Reckless Endangerment

A rescue worker recently died while trying to find a lost hiker. As reported by CNN, “A volunteer rescue worker died Saturday while searching for a hiker on Mount Baldy in California, the San Bernardino County Sheriff’s Department said. Timothy Staples of the West Valley Search and Rescue team, (a ‘dedicated volunteer’ for nine years), was among those looking for Sreenivas ‘Sree’ Mokkapati, a 52-year-old reported missing December 8 while hiking to the Mount Baldy summit. The West Valley Search and Rescue team said on Facebook that Staples died after a horrible fall.”

Volunteering your time and putting yourself in dangerous situations to help others, especially those in dire or deadly predicaments, is a truly noble action. The Bible speaks to the selflessness of this act, “‘Greater love has no one than this, than to lay down one’s life for his friends’” (John 15:13).

This desire to help others while putting oneself at risk quite often leads to accidental death as well.  Of those killed in the 911 attacks,  343 firefighters and 71 law enforcement officers died rushing towards the burning towers with the intent of rescuing others.

One publication states, “In certain situations, the data show, more people are killed trying to rescue others than are killed in the initial accident.
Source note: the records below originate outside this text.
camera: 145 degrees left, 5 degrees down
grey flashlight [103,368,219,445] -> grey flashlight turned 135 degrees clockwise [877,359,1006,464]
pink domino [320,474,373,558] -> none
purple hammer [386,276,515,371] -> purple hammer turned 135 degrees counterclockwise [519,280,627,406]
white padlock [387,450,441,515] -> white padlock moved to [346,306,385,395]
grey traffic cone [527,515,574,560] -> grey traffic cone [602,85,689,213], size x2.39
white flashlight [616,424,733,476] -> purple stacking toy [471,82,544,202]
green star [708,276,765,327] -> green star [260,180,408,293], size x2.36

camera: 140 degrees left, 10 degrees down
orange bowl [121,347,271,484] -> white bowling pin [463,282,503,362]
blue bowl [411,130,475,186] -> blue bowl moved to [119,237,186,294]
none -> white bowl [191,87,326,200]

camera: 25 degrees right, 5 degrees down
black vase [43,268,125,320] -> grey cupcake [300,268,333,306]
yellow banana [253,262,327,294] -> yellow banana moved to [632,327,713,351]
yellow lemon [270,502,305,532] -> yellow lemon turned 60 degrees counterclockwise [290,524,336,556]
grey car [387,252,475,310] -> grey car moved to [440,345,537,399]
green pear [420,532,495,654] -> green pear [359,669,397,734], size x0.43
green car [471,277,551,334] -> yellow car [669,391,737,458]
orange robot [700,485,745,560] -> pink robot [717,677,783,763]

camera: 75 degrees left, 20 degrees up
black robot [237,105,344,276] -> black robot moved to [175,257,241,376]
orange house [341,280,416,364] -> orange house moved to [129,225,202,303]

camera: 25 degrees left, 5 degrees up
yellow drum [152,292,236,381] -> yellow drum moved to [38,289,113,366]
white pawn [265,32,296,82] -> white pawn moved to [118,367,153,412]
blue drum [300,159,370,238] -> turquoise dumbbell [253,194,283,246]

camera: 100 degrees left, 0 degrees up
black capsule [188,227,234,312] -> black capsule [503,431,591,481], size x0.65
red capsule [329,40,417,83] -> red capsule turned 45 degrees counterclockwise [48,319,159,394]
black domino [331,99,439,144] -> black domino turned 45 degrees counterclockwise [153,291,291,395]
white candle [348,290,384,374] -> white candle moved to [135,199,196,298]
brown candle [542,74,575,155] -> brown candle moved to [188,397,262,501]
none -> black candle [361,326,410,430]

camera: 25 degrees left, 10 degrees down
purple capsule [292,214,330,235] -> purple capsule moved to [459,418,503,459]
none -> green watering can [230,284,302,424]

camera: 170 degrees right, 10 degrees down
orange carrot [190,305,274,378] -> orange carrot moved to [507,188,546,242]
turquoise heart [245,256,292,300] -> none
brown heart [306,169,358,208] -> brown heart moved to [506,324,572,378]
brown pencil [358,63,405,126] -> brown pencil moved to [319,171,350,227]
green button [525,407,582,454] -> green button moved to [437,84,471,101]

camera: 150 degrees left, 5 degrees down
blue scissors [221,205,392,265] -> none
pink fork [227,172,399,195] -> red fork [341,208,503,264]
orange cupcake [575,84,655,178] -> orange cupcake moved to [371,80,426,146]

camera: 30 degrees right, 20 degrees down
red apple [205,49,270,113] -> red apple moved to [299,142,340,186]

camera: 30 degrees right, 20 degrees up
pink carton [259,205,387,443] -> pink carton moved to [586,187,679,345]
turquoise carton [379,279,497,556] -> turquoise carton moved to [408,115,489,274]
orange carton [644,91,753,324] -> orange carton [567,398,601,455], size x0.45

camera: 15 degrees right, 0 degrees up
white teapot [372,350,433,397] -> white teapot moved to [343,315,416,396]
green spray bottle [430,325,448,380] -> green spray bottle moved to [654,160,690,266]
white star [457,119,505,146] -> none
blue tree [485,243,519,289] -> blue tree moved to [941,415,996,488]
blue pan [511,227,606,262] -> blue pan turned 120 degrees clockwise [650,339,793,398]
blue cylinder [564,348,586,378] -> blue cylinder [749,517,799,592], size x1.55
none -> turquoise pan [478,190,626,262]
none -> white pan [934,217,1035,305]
The Occupational Safety and Health Administration recently examined reports for fatal, confined-space accidents and found that when multiple deaths occurred, the majority of the victims were rescuers. The National Institute for Occupational Safety and Health previously reported that rescuers account for more than 60 percent of confined-space fatalities (slate.com).”

While many have selflessly given their lives to help those in dire need, what about those who place themselves in danger by their own choice or ignorance?  The desire to climb Mount Everest has become a worldwide endeavor since Sir Edmund Hillary and Nepalese Sherpa mountaineer Tenzing Norgay became the first climbers confirmed to have reached the summit of Mount Everest. Since then, “Some 290 people have died climbing Everest in more than a century of attempts, according to the Himalayan Database, an archive that tracks expeditions in the Nepalese Himalayas going back to 1905. About a third, 94, have been Sherpas (npr.org).”

While many might argue that Sherpa deaths are part of the job they have chosen to take part in, it still doesn’t excuse so many deaths merely for man’s folly in desiring to conquer a mountain.

When we seek to conquer and overcome our own mountain of human carnality, are we being conscientious in how we attain that goal?  Spiritual recklessness can cause our own defeat and quite possibly that of those around us. Christ warns of this mindset and the dangers it poses, “‘But whoever causes one of these little ones who believe in Me to stumble, it would be better for him if a millstone were hung around his neck, and he were thrown into the sea’”(Mark 9:42).

There is no place in God’s Family for those that lead believers astray. Those words are terrifying in implication and will be the ruin of many who have walked this earth lead by deceit. But the warning given by Christ should not dissuade us from trying to do good. We must continually lead by example and be lights to those in darkness. Christ didn’t call us IN perfection, He called us TO perfection. Paul, with all of his troubles, understood this quite well. “For when we were still without strength, in due time Christ died for the ungodly. For scarcely for a righteous man will one die; yet perhaps for a good man someone would even dare to die. But God demonstrates His own love toward us, in that while we were still sinners, Christ died for us” (Romans 5:6-8).

The willingness to give our lives for Truth is the hallmark of what it means to be a Christian. Let us be sure to save and not destroy that Truth or those whom God calls into it.